Input data Start Marker
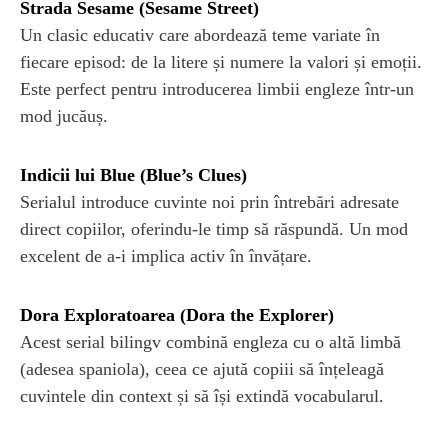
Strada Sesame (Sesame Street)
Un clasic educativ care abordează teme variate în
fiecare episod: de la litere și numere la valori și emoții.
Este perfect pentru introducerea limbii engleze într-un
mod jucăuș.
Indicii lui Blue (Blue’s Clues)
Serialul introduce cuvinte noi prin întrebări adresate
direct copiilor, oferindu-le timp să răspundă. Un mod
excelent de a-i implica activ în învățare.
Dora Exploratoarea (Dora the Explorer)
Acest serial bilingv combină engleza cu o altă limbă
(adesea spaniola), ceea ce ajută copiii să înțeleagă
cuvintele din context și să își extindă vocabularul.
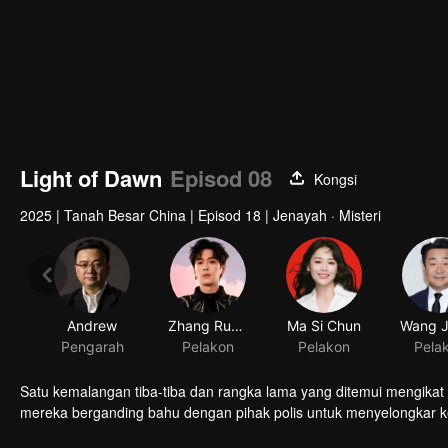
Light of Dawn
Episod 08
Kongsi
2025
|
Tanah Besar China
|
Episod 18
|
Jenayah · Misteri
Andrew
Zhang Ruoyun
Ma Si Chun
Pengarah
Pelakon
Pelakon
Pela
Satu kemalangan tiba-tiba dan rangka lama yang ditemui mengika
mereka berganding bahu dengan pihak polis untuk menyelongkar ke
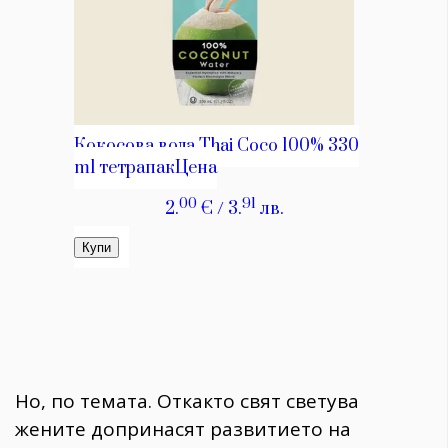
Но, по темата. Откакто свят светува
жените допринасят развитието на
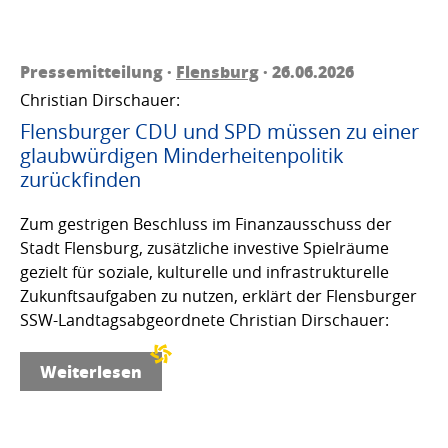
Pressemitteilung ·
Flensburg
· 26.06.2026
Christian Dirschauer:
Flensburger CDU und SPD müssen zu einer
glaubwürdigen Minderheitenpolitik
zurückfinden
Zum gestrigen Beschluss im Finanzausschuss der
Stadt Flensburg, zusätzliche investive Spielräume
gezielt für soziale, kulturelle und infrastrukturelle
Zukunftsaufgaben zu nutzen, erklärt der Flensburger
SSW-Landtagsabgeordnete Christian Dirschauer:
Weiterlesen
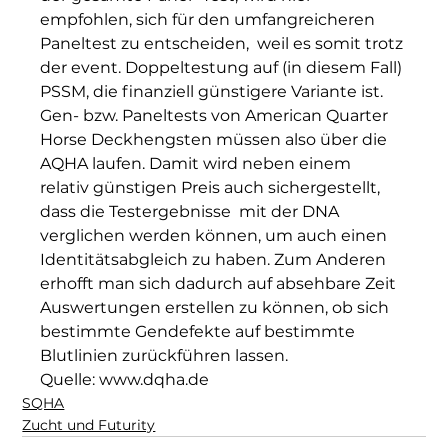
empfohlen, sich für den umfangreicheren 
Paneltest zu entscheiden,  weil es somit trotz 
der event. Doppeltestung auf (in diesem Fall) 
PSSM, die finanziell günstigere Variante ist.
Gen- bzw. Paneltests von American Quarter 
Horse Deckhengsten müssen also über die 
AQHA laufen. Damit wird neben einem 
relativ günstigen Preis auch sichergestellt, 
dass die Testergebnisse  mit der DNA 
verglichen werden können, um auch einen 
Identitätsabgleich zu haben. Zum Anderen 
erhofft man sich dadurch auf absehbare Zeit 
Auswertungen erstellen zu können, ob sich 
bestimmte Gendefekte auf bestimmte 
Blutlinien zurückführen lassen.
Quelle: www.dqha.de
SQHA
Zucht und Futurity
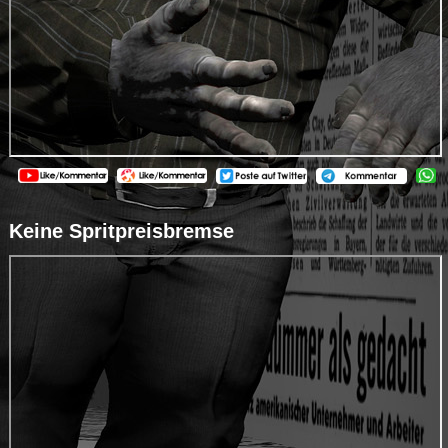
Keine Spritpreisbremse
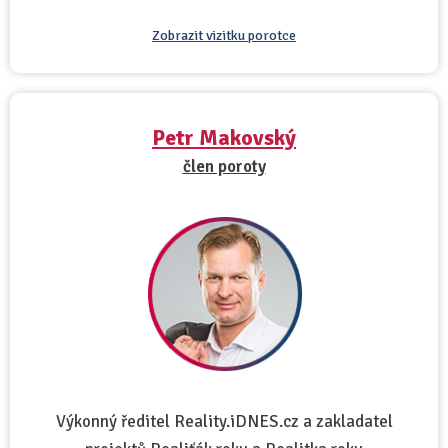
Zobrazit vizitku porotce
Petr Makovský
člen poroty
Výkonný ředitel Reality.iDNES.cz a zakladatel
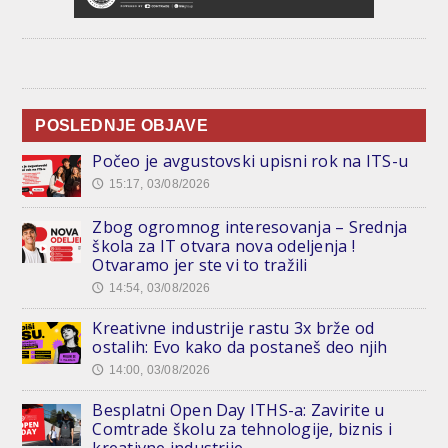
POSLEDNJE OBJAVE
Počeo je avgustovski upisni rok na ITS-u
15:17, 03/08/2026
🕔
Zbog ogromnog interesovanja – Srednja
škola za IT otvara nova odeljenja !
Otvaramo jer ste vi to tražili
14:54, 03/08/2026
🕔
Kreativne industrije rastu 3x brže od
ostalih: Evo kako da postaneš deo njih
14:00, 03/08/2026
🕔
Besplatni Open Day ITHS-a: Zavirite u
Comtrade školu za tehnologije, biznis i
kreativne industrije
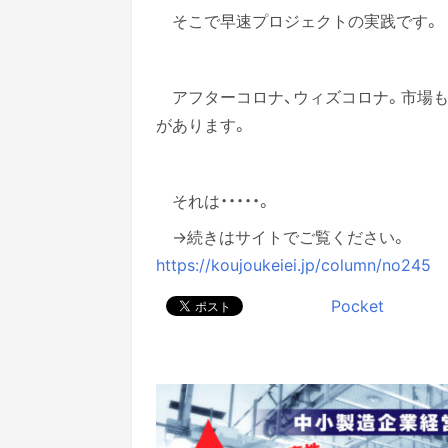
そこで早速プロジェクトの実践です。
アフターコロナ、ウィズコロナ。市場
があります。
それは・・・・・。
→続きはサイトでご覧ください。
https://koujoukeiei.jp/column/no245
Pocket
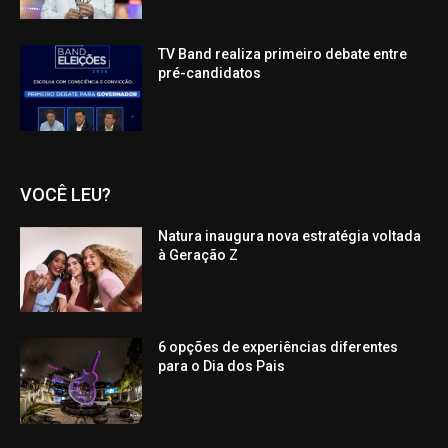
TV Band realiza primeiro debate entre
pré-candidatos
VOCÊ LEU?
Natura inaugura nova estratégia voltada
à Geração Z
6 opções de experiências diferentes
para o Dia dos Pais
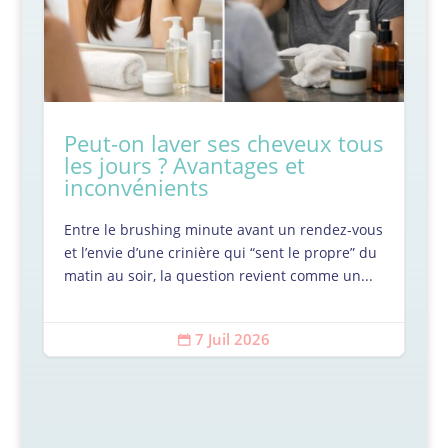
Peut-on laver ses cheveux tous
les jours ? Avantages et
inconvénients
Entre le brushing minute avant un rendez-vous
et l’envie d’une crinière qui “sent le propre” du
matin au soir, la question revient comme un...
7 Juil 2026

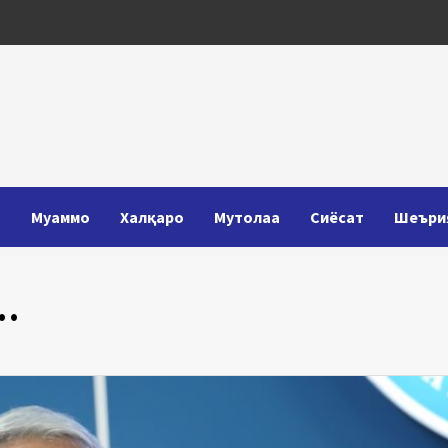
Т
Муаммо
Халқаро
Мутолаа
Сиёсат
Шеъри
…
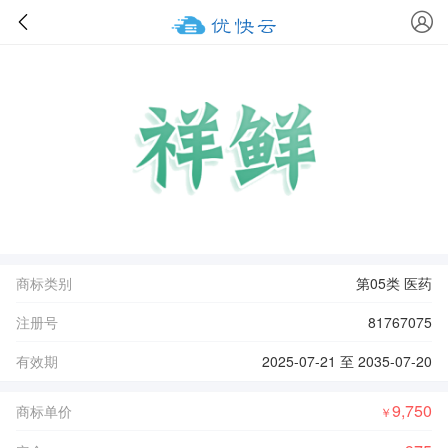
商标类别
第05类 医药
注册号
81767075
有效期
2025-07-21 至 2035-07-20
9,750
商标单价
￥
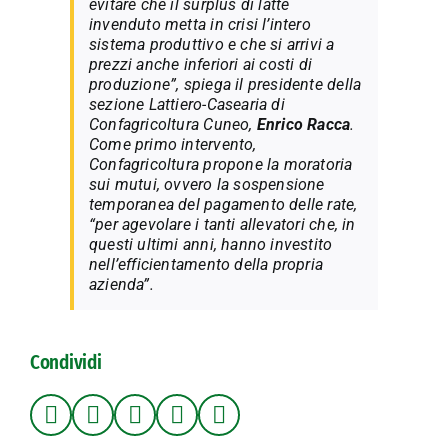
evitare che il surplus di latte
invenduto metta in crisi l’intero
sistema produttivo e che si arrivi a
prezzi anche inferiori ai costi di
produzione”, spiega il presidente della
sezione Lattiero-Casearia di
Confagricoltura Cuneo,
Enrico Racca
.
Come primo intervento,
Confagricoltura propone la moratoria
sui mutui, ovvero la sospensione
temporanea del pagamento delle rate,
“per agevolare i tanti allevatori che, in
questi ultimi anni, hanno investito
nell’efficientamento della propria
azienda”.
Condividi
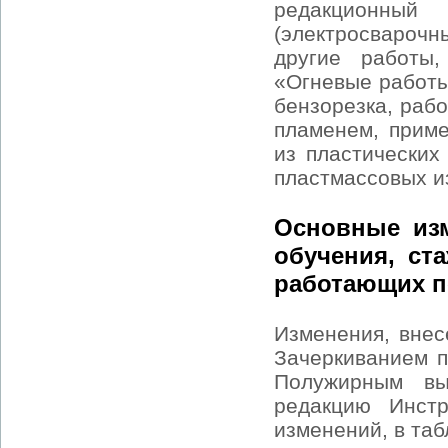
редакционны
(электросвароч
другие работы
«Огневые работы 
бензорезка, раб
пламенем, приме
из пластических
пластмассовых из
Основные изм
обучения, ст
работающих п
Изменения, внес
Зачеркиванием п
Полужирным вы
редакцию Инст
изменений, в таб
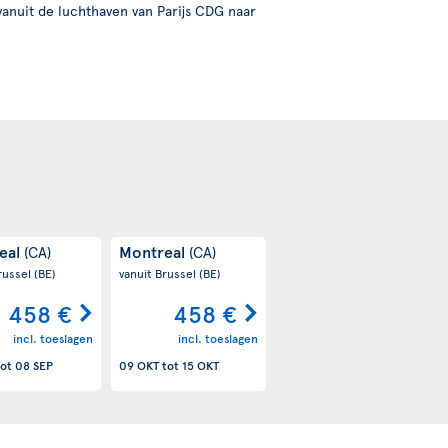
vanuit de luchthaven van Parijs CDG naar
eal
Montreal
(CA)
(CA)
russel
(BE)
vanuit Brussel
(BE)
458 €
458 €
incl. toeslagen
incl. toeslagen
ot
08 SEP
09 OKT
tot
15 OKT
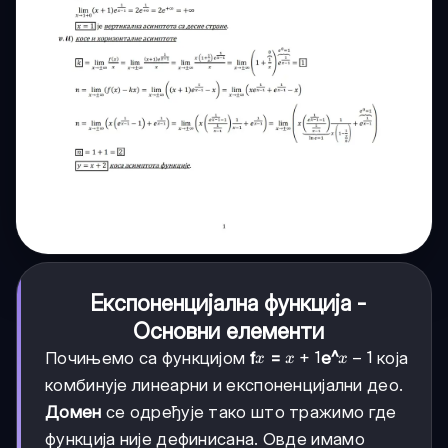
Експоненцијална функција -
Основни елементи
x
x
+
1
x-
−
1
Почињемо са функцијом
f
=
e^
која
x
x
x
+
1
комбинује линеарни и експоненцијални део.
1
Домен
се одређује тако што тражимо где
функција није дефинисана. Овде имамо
Input data End Marker
§ Exercise goal
Write out the text of every record above word for word, leaving out the picture lines.

§ Output for this task
Strada Sesame (Sesame Street)
Un clasic educativ care abordează teme variate în
fiecare episod: de la litere și numere la valori și emoții.
Este perfect pentru introducerea limbii engleze într-un
mod jucăuș.
Indicii lui Blue (Blue’s Clues)
Serialul introduce cuvinte noi prin întrebări adresate
direct copiilor, oferindu-le timp să răspundă. Un mod
excelent de a-i implica activ în învățare.
Dora Exploratoarea (Dora the Explorer)
Acest serial bilingv combină engleza cu o altă limbă
(adesea spaniola), ceea ce ajută copiii să înțeleagă
cuvintele din context și să își extindă vocabularul.
Light of Dawn
Episod 08
Kongsi
2025
|
Tanah Besar China
|
Episod 18
|
Jenayah · Misteri
Andrew
Zhang Ruoyun
Ma Si Chun
Pengarah
Pelakon
Pelakon
Pela
Satu kemalangan tiba-tiba dan rangka lama yang ditemui mengika
mereka berganding bahu dengan pihak polis untuk menyelongkar ke
Но, по темата. Откакто свят светува
жените допринасят развитието на
Pressemitteilung ·
Flensburg
· 26.06.2026
Christian Dirschauer:
Flensburger CDU und SPD müssen zu einer
glaubwürdigen Minderheitenpolitik
zurückfinden
Zum gestrigen Beschluss im Finanzausschuss der
Stadt Flensburg, zusätzliche investive Spielräume
gezielt für soziale, kulturelle und infrastrukturelle
Zukunftsaufgaben zu nutzen, erklärt der Flensburger
SSW-Landtagsabgeordnete Christian Dirschauer:
Weiterlesen
empfohlen, sich für den umfangreicheren 
Paneltest zu entscheiden,  weil es somit trotz 
der event. Doppeltestung auf (in diesem Fall) 
PSSM, die finanziell günstigere Variante ist.
Gen- bzw. Paneltests von American Quarter 
Horse Deckhengsten müssen also über die 
AQHA laufen. Damit wird neben einem 
relativ günstigen Preis auch sichergestellt, 
dass die Testergebnisse  mit der DNA 
verglichen werden können, um auch einen 
Identitätsabgleich zu haben. Zum Anderen 
erhofft man sich dadurch auf absehbare Zeit 
Auswertungen erstellen zu können, ob sich 
bestimmte Gendefekte auf bestimmte 
Blutlinien zurückführen lassen.
Quelle: www.dqha.de
SQHA
Zucht und Futurity
Keine Spritpreisbremse
Zobrazit vizitku porotce
Petr Makovský
člen poroty
Výkonný ředitel Reality.iDNES.cz a zakladatel
POSLEDNJE OBJAVE
Počeo je avgustovski upisni rok na ITS-u
15:17, 03/08/2026
🕔
Zbog ogromnog interesovanja – Srednja
škola za IT otvara nova odeljenja !
Otvaramo jer ste vi to tražili
14:54, 03/08/2026
🕔
Kreativne industrije rastu 3x brže od
ostalih: Evo kako da postaneš deo njih
14:00, 03/08/2026
🕔
Besplatni Open Day ITHS-a: Zavirite u
Comtrade školu za tehnologije, biznis i
kreativne industrije
そこで早速プロジェクトの実践です。
アフターコロナ、ウィズコロナ。市場
があります。
それは・・・・・。
→続きはサイトでご覧ください。
https://koujoukeiei.jp/column/no245
Pocket
TV Band realiza primeiro debate entre
pré-candidatos
VOCÊ LEU?
Natura inaugura nova estratégia voltada
à Geração Z
6 opções de experiências diferentes
para o Dia dos Pais
Peut-on laver ses cheveux tous
les jours ? Avantages et
inconvénients
Entre le brushing minute avant un rendez-vous
et l’envie d’une crinière qui “sent le propre” du
matin au soir, la question revient comme un...
7 Juil 2026

Т
Муаммо
Халқаро
Мутолаа
Сиёсат
Шеъри
…
商标类别
第05类 医药
注册号
81767075
有效期
2025-07-21 至 2035-07-20
9,750
商标单价
￥
evitare che il surplus di latte
invenduto metta in crisi l’intero
sistema produttivo e che si arrivi a
prezzi anche inferiori ai costi di
produzione”, spiega il presidente della
sezione Lattiero-Casearia di
Confagricoltura Cuneo,
Enrico Racca
.
Come primo intervento,
Confagricoltura propone la moratoria
sui mutui, ovvero la sospensione
temporanea del pagamento delle rate,
“per agevolare i tanti allevatori che, in
questi ultimi anni, hanno investito
nell’efficientamento della propria
azienda”.
Condividi
редакционны
(электросвароч
другие работы
«Огневые работы 
бензорезка, раб
пламенем, приме
из пластических
пластмассовых из
Основные изм
обучения, ст
работающих п
Изменения, внес
Зачеркиванием п
Полужирным вы
редакцию Инст
изменений, в таб
vanuit de luchthaven van Parijs CDG naar
eal
Montreal
(CA)
(CA)
russel
(BE)
vanuit Brussel
(BE)
458 €
458 €
incl. toeslagen
incl. toeslagen
ot
08 SEP
09 OKT
tot
15 OKT
Експоненцијална функција -
Основни елементи
x
x
+
1
x-
−
1
Почињемо са функцијом
f
=
e^
која
x
x
x
+
1
комбинује линеарни и експоненцијални део.
1
Домен
се одређује тако што тражимо где
функција није дефинисана. Овде имамо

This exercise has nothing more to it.